1
Schakel
Instellingen in.
2
Raak Meer > Tethering en draagbare hotspot aan.
3
Raak Draagbare Wi-Fi-hotspot aan en schakel de hotspot in.
4
Raak Wi-Fi-hotspot configureren aan. Stel de naam, de coderingsmodus en het
wachtwoord van de Wi-Fi-hotspot in en raak dan Opslaan aan.

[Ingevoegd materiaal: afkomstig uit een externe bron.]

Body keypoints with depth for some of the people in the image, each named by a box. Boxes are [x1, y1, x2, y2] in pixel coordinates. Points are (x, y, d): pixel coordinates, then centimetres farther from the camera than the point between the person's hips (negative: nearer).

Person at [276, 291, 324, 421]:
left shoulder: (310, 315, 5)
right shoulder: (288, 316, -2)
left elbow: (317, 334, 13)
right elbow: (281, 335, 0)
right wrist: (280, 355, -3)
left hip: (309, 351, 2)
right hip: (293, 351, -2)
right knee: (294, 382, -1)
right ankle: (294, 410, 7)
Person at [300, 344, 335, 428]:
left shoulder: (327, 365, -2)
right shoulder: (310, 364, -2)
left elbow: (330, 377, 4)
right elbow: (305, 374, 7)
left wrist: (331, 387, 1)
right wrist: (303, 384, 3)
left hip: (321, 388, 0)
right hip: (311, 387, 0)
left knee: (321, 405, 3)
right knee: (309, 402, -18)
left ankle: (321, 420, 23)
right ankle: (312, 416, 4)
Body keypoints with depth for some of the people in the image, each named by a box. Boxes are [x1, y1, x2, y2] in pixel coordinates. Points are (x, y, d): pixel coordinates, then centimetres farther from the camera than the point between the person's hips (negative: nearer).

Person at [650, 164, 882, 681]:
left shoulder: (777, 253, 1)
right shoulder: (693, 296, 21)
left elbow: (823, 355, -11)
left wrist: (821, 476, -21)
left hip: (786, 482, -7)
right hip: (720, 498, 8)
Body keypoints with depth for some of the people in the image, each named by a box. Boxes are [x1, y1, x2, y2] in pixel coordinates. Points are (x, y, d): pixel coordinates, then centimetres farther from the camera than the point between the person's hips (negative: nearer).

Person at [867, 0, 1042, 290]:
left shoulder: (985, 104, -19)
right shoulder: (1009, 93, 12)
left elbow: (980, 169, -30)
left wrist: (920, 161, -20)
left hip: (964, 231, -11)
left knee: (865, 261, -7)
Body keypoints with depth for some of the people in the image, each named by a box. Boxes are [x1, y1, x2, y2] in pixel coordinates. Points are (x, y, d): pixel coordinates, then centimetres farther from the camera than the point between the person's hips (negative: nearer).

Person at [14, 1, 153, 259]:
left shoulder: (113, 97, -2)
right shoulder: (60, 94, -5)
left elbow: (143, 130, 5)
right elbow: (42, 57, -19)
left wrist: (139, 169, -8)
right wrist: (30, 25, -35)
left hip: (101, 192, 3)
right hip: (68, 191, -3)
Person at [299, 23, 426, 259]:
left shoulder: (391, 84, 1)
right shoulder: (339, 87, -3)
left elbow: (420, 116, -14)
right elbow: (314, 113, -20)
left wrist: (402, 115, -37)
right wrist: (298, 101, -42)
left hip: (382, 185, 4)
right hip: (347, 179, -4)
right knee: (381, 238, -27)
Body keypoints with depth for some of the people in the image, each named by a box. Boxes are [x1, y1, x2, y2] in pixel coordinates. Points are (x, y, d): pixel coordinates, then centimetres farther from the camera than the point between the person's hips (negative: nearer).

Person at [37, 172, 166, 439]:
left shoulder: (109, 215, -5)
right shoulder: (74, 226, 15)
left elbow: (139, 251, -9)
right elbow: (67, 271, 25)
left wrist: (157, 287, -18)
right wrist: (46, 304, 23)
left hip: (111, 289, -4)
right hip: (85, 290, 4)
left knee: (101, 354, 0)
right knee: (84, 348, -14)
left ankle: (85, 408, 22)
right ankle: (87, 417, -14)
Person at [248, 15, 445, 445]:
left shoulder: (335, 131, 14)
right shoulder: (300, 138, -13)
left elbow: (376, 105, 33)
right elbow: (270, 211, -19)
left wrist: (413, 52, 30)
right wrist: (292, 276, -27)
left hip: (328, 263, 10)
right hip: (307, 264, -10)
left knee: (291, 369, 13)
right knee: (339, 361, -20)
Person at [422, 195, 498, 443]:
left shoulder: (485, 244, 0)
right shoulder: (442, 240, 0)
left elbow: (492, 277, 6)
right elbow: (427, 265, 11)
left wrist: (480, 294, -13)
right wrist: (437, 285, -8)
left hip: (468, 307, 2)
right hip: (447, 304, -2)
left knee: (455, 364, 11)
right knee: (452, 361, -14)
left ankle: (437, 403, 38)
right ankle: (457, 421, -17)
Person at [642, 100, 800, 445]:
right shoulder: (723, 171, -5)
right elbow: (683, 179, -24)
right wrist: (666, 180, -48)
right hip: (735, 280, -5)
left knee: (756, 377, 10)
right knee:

Beperk de hoeveelheid gegevens die andere apparaten kunnen gebruiken: Raak
Gegevenslimiet aan op het scherm Draagbare Wi-Fi-hotspot en volg de instructies
voor het instellen van een datalimiet. Uw telefoon schakelt de Wi-Fi-hotspot automatisch
uit wanneer aangesloten apparaten deze limiet overschrijden.
USB-tethering gebruiken
Afhankelijk van het besturingssysteem van uw computer moet u mogelijk telefoondrivers op
de computer installeren of een netwerkverbinding tot stand brengen om USB-tethering te
kunnen gebruiken. Raadpleeg de instructies van uw besturingssysteem.
1
Sluit uw telefoon met behulp van een USB-kabel aan op de computer.
2
Schakel
Instellingen in.
3
Raak Meer > Tethering en draagbare hotspot aan.
4
Schakel USB-tethering in om uw mobiele internet te delen.